• **GIVEN EXERCISE**
Return all the data, word for word.

[Saved data entries]
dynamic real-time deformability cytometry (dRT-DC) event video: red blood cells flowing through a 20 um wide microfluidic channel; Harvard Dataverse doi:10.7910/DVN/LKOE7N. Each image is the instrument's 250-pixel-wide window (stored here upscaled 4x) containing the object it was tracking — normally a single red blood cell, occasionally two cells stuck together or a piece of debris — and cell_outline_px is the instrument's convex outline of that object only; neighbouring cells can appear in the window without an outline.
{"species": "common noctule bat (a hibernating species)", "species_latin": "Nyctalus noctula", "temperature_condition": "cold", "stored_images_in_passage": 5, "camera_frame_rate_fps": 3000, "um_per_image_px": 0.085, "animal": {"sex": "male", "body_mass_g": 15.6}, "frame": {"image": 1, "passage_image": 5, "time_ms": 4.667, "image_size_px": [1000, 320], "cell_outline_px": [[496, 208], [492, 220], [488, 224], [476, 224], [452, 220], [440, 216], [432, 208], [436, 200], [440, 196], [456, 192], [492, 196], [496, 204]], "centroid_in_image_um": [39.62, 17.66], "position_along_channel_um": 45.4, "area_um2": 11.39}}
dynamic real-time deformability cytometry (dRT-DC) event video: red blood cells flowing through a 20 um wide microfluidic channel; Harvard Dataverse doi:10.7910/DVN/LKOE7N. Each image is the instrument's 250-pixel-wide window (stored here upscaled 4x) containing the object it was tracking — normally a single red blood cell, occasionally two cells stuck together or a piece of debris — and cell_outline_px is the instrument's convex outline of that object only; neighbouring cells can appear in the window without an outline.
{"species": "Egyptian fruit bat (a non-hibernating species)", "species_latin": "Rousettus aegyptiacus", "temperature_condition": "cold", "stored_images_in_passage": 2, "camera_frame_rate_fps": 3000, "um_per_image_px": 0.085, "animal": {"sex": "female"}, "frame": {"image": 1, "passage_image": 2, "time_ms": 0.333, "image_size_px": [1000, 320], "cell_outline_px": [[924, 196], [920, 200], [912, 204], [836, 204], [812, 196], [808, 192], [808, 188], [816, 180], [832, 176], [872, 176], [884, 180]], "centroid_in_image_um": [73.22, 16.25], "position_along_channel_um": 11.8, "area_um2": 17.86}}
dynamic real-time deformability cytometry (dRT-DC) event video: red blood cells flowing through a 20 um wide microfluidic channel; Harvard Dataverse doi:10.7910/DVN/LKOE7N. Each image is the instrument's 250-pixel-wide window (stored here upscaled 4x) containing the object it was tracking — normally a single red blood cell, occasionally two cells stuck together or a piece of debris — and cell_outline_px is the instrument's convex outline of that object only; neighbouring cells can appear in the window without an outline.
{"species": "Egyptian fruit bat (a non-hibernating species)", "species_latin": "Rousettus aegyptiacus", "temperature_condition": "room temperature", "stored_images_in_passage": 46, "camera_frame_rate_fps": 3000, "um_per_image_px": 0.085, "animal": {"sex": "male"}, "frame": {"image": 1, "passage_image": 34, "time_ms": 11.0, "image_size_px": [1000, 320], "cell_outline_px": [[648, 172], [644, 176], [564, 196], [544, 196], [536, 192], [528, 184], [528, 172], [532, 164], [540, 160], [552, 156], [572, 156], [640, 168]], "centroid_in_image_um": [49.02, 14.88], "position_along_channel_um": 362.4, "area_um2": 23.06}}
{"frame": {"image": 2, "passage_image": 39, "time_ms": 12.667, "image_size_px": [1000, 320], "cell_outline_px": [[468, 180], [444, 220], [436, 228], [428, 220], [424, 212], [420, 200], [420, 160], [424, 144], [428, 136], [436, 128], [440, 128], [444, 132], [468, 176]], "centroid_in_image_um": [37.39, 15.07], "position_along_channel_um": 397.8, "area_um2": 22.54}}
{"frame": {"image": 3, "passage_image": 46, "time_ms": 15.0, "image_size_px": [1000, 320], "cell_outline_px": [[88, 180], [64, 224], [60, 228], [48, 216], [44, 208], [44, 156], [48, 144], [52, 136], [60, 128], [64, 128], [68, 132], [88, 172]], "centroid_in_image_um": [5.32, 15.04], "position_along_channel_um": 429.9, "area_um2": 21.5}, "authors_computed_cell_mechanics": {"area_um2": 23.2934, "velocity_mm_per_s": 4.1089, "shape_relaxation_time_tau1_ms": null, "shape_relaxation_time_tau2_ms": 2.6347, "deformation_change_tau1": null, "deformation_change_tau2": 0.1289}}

• **RESULT FOR THIS EXERCISE**
dynamic real-time deformability cytometry (dRT-DC) event video: red blood cells flowing through a 20 um wide microfluidic channel; Harvard Dataverse doi:10.7910/DVN/LKOE7N. Each image is the instrument's 250-pixel-wide window (stored here upscaled 4x) containing the object it was tracking — normally a single red blood cell, occasionally two cells stuck together or a piece of debris — and cell_outline_px is the instrument's convex outline of that object only; neighbouring cells can appear in the window without an outline.
{"species": "common noctule bat (a hibernating species)", "species_latin": "Nyctalus noctula", "temperature_condition": "cold", "stored_images_in_passage": 5, "camera_frame_rate_fps": 3000, "um_per_image_px": 0.085, "animal": {"sex": "male", "body_mass_g": 15.6}, "frame": {"image": 1, "passage_image": 5, "time_ms": 4.667, "image_size_px": [1000, 320], "cell_outline_px": [[496, 208], [492, 220], [488, 224], [476, 224], [452, 220], [440, 216], [432, 208], [436, 200], [440, 196], [456, 192], [492, 196], [496, 204]], "centroid_in_image_um": [39.62, 17.66], "position_along_channel_um": 45.4, "area_um2": 11.39}}
dynamic real-time deformability cytometry (dRT-DC) event video: red blood cells flowing through a 20 um wide microfluidic channel; Harvard Dataverse doi:10.7910/DVN/LKOE7N. Each image is the instrument's 250-pixel-wide window (stored here upscaled 4x) containing the object it was tracking — normally a single red blood cell, occasionally two cells stuck together or a piece of debris — and cell_outline_px is the instrument's convex outline of that object only; neighbouring cells can appear in the window without an outline.
{"species": "Egyptian fruit bat (a non-hibernating species)", "species_latin": "Rousettus aegyptiacus", "temperature_condition": "cold", "stored_images_in_passage": 2, "camera_frame_rate_fps": 3000, "um_per_image_px": 0.085, "animal": {"sex": "female"}, "frame": {"image": 1, "passage_image": 2, "time_ms": 0.333, "image_size_px": [1000, 320], "cell_outline_px": [[924, 196], [920, 200], [912, 204], [836, 204], [812, 196], [808, 192], [808, 188], [816, 180], [832, 176], [872, 176], [884, 180]], "centroid_in_image_um": [73.22, 16.25], "position_along_channel_um": 11.8, "area_um2": 17.86}}
dynamic real-time deformability cytometry (dRT-DC) event video: red blood cells flowing through a 20 um wide microfluidic channel; Harvard Dataverse doi:10.7910/DVN/LKOE7N. Each image is the instrument's 250-pixel-wide window (stored here upscaled 4x) containing the object it was tracking — normally a single red blood cell, occasionally two cells stuck together or a piece of debris — and cell_outline_px is the instrument's convex outline of that object only; neighbouring cells can appear in the window without an outline.
{"species": "Egyptian fruit bat (a non-hibernating species)", "species_latin": "Rousettus aegyptiacus", "temperature_condition": "room temperature", "stored_images_in_passage": 46, "camera_frame_rate_fps": 3000, "um_per_image_px": 0.085, "animal": {"sex": "male"}, "frame": {"image": 1, "passage_image": 34, "time_ms": 11.0, "image_size_px": [1000, 320], "cell_outline_px": [[648, 172], [644, 176], [564, 196], [544, 196], [536, 192], [528, 184], [528, 172], [532, 164], [540, 160], [552, 156], [572, 156], [640, 168]], "centroid_in_image_um": [49.02, 14.88], "position_along_channel_um": 362.4, "area_um2": 23.06}}
{"frame": {"image": 2, "passage_image": 39, "time_ms": 12.667, "image_size_px": [1000, 320], "cell_outline_px": [[468, 180], [444, 220], [436, 228], [428, 220], [424, 212], [420, 200], [420, 160], [424, 144], [428, 136], [436, 128], [440, 128], [444, 132], [468, 176]], "centroid_in_image_um": [37.39, 15.07], "position_along_channel_um": 397.8, "area_um2": 22.54}}
{"frame": {"image": 3, "passage_image": 46, "time_ms": 15.0, "image_size_px": [1000, 320], "cell_outline_px": [[88, 180], [64, 224], [60, 228], [48, 216], [44, 208], [44, 156], [48, 144], [52, 136], [60, 128], [64, 128], [68, 132], [88, 172]], "centroid_in_image_um": [5.32, 15.04], "position_along_channel_um": 429.9, "area_um2": 21.5}, "authors_computed_cell_mechanics": {"area_um2": 23.2934, "velocity_mm_per_s": 4.1089, "shape_relaxation_time_tau1_ms": null, "shape_relaxation_time_tau2_ms": 2.6347, "deformation_change_tau1": null, "deformation_change_tau2": 0.1289}}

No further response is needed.